WHAT TO DO —
Report every line of the data that includes "کيږي".

Page-level text extractions —

####

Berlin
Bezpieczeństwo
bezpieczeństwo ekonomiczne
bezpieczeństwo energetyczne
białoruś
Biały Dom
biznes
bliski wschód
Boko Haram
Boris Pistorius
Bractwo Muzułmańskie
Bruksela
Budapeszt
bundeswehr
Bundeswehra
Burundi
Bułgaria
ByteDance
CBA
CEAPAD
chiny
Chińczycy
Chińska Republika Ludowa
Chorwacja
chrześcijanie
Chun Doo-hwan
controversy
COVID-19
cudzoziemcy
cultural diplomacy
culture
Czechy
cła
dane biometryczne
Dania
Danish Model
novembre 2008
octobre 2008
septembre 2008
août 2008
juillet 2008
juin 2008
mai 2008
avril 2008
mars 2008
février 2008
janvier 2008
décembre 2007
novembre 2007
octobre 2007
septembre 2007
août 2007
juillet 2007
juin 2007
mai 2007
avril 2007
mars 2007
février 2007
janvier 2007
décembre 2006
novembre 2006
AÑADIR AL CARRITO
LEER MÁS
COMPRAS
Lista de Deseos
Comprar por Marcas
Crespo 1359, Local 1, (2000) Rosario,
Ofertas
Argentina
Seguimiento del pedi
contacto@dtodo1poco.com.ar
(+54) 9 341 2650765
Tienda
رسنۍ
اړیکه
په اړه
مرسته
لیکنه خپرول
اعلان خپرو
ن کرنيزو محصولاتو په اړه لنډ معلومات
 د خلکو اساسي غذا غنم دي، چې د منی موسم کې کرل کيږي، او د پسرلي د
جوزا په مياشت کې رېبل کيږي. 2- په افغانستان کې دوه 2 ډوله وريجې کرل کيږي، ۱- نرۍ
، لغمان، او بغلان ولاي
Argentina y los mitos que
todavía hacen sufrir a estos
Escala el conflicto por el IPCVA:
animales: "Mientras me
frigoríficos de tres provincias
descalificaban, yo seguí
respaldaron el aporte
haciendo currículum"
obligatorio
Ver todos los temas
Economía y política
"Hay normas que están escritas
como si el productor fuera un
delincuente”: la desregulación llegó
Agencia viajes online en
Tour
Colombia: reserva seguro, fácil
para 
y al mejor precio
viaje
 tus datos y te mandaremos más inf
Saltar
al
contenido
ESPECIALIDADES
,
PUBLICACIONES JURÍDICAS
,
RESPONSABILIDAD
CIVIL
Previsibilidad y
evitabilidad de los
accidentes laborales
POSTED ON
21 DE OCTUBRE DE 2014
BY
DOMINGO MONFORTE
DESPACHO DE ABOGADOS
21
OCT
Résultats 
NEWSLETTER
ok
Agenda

####

WRITTEN SOLUTION —
 د خلکو اساسي غذا غنم دي، چې د منی موسم کې کرل کيږي، او د پسرلي د
جوزا په مياشت کې رېبل کيږي. 2- په افغانستان کې دوه 2 ډوله وريجې کرل کيږي، ۱- نرۍ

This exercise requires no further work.